You shouldn't modify code in a programming language you don't have sufficient familiarity with - at least not code that you depend on.

C has shortcut boolean ops, so "if (have_peace_treaty || launch_missiles() == LM_SUCCESS) cross_border()" would not launch missiles if you have a peace treaty.

C++ has shortcut boolean ops as well... unless you have overloaded "operator&&". So the same line in C++, depending on the types involved, might not short-circuit and start a war even if you have a peace treaty.

In Pascal and Python 3, evaluating 1/(1/2) gives 2. In python 2 and C, you get an integer overflow (with differing semantics). But 1.0/(1.0/2) gives 2 in all cases, even though 1==1.0 is true in all languages mentioned.

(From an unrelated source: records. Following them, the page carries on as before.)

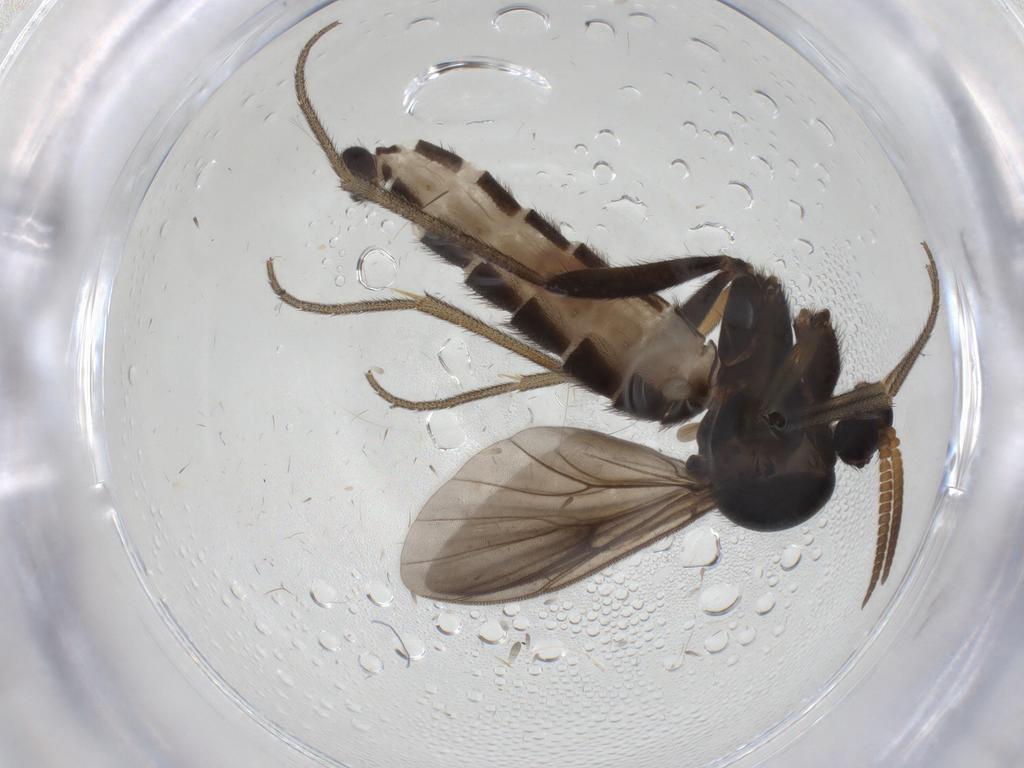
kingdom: Animalia
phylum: Arthropoda
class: Insecta
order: Diptera
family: Mycetophilidae
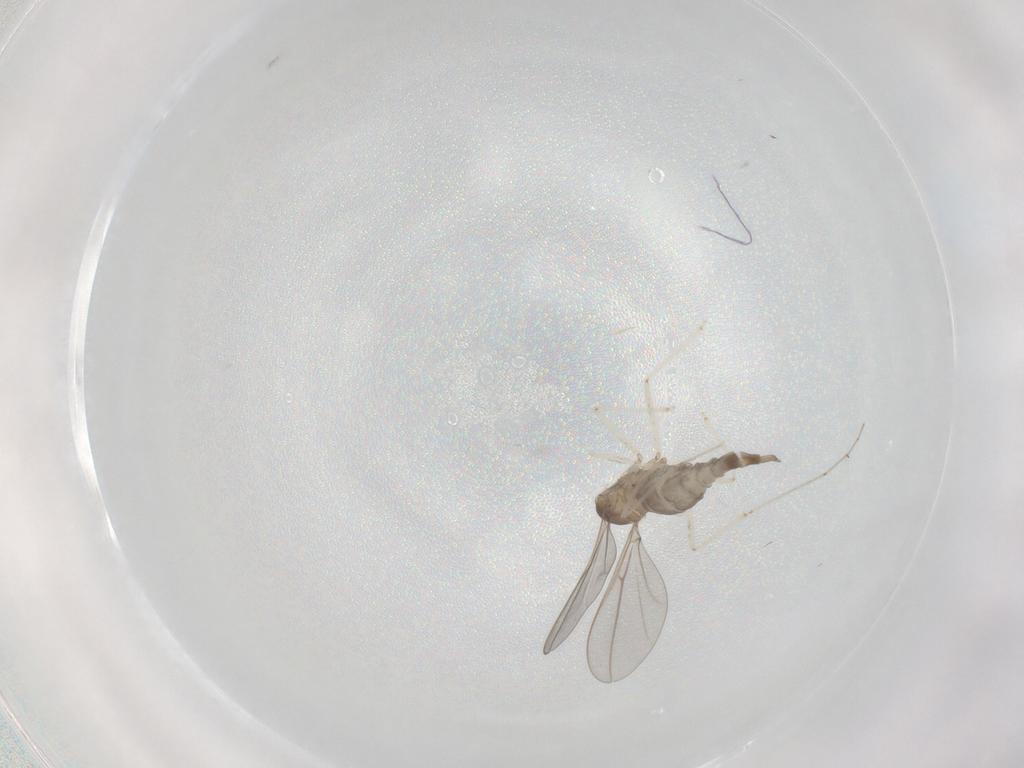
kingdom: Animalia
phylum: Arthropoda
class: Insecta
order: Diptera
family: Cecidomyiidae
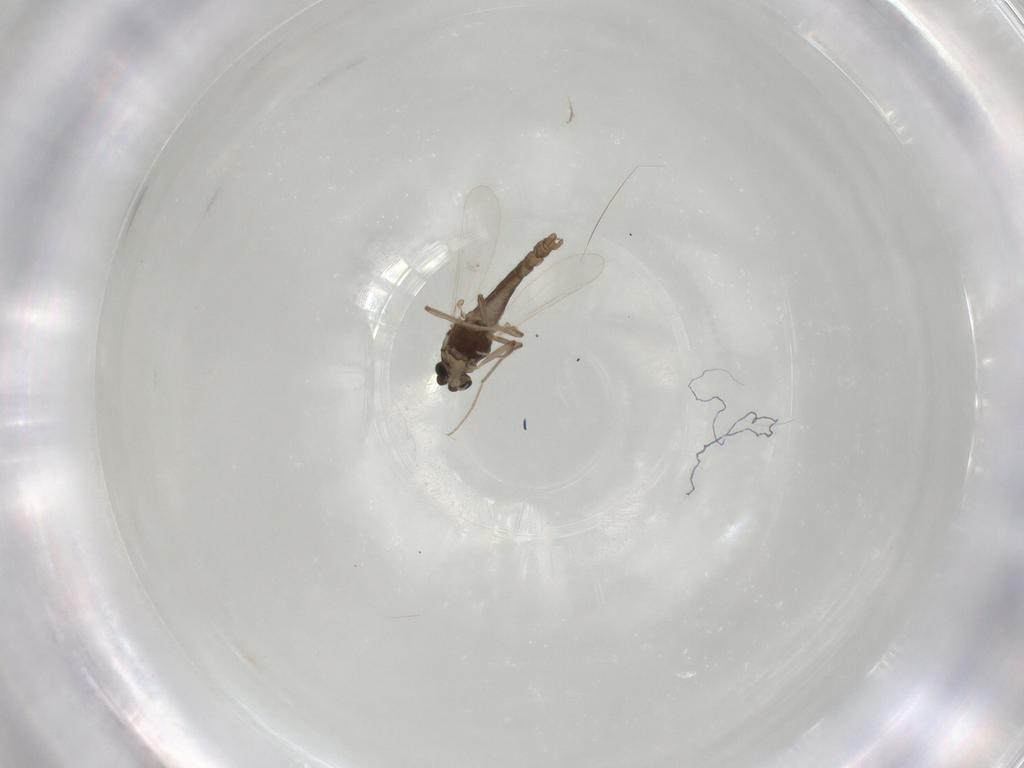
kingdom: Animalia
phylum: Arthropoda
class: Insecta
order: Diptera
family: Chironomidae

And "if (0.3*3 == 0.9) all_is_well(); else apocalypse_go_to_bunker()" might also surprise you if you are not aware of how FP math is implemented (in APL/K/J, all_is_well(), but not in any other language I'm familiar with).

The only example I can think of that could bite you is when shadowing an outer scope -- which is just as much a problem in C, Python etc. Some compilers warn about it, some don't, I don't know if Nim does.

In practice, Nim choices put it in an amazingly sweet spot.